» **TO DO**
Below are some records; reproduce every one of them exactly.

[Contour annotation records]
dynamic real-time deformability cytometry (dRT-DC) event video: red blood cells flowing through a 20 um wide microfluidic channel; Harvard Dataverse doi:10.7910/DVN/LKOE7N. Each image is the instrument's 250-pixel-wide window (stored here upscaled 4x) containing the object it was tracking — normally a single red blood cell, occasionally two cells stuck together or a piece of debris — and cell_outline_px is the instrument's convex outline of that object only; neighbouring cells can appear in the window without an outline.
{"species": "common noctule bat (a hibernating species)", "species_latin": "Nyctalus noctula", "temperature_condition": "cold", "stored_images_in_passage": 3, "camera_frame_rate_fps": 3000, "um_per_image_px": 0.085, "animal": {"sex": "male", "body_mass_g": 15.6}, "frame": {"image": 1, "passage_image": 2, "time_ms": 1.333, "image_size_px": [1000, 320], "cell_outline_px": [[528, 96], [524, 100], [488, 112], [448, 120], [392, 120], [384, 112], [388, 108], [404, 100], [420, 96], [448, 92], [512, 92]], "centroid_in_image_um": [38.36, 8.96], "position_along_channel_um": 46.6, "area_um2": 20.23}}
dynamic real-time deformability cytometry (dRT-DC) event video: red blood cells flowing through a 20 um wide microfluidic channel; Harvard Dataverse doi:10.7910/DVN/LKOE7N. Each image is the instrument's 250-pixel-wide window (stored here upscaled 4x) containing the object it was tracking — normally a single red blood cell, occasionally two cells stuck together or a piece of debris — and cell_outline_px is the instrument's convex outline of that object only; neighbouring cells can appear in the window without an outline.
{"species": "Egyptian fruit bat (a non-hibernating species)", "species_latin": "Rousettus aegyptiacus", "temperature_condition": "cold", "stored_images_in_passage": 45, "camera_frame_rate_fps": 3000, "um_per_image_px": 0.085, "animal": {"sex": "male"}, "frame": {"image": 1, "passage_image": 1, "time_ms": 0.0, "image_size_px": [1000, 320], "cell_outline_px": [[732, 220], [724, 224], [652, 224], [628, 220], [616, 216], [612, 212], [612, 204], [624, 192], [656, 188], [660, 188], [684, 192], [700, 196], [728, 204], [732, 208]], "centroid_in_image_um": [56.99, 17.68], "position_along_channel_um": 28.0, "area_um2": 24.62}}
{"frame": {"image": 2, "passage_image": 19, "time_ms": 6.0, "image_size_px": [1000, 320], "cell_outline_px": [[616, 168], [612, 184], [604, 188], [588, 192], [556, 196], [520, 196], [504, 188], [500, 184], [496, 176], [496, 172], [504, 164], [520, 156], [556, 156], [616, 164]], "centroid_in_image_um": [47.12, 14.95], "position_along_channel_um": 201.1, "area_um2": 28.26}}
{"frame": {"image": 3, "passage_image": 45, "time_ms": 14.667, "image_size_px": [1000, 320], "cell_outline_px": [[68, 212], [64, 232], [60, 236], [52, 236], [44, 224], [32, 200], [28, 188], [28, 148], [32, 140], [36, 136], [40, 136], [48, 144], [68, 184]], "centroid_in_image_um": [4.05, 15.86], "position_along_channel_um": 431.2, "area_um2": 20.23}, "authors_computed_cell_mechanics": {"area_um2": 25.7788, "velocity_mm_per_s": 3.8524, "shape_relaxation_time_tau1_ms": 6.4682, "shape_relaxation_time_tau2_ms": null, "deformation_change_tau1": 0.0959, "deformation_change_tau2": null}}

» **ANSWER TO THIS EXERCISE**
dynamic real-time deformability cytometry (dRT-DC) event video: red blood cells flowing through a 20 um wide microfluidic channel; Harvard Dataverse doi:10.7910/DVN/LKOE7N. Each image is the instrument's 250-pixel-wide window (stored here upscaled 4x) containing the object it was tracking — normally a single red blood cell, occasionally two cells stuck together or a piece of debris — and cell_outline_px is the instrument's convex outline of that object only; neighbouring cells can appear in the window without an outline.
{"species": "common noctule bat (a hibernating species)", "species_latin": "Nyctalus noctula", "temperature_condition": "cold", "stored_images_in_passage": 3, "camera_frame_rate_fps": 3000, "um_per_image_px": 0.085, "animal": {"sex": "male", "body_mass_g": 15.6}, "frame": {"image": 1, "passage_image": 2, "time_ms": 1.333, "image_size_px": [1000, 320], "cell_outline_px": [[528, 96], [524, 100], [488, 112], [448, 120], [392, 120], [384, 112], [388, 108], [404, 100], [420, 96], [448, 92], [512, 92]], "centroid_in_image_um": [38.36, 8.96], "position_along_channel_um": 46.6, "area_um2": 20.23}}
dynamic real-time deformability cytometry (dRT-DC) event video: red blood cells flowing through a 20 um wide microfluidic channel; Harvard Dataverse doi:10.7910/DVN/LKOE7N. Each image is the instrument's 250-pixel-wide window (stored here upscaled 4x) containing the object it was tracking — normally a single red blood cell, occasionally two cells stuck together or a piece of debris — and cell_outline_px is the instrument's convex outline of that object only; neighbouring cells can appear in the window without an outline.
{"species": "Egyptian fruit bat (a non-hibernating species)", "species_latin": "Rousettus aegyptiacus", "temperature_condition": "cold", "stored_images_in_passage": 45, "camera_frame_rate_fps": 3000, "um_per_image_px": 0.085, "animal": {"sex": "male"}, "frame": {"image": 1, "passage_image": 1, "time_ms": 0.0, "image_size_px": [1000, 320], "cell_outline_px": [[732, 220], [724, 224], [652, 224], [628, 220], [616, 216], [612, 212], [612, 204], [624, 192], [656, 188], [660, 188], [684, 192], [700, 196], [728, 204], [732, 208]], "centroid_in_image_um": [56.99, 17.68], "position_along_channel_um": 28.0, "area_um2": 24.62}}
{"frame": {"image": 2, "passage_image": 19, "time_ms": 6.0, "image_size_px": [1000, 320], "cell_outline_px": [[616, 168], [612, 184], [604, 188], [588, 192], [556, 196], [520, 196], [504, 188], [500, 184], [496, 176], [496, 172], [504, 164], [520, 156], [556, 156], [616, 164]], "centroid_in_image_um": [47.12, 14.95], "position_along_channel_um": 201.1, "area_um2": 28.26}}
{"frame": {"image": 3, "passage_image": 45, "time_ms": 14.667, "image_size_px": [1000, 320], "cell_outline_px": [[68, 212], [64, 232], [60, 236], [52, 236], [44, 224], [32, 200], [28, 188], [28, 148], [32, 140], [36, 136], [40, 136], [48, 144], [68, 184]], "centroid_in_image_um": [4.05, 15.86], "position_along_channel_um": 431.2, "area_um2": 20.23}, "authors_computed_cell_mechanics": {"area_um2": 25.7788, "velocity_mm_per_s": 3.8524, "shape_relaxation_time_tau1_ms": 6.4682, "shape_relaxation_time_tau2_ms": null, "deformation_change_tau1": 0.0959, "deformation_change_tau2": null}}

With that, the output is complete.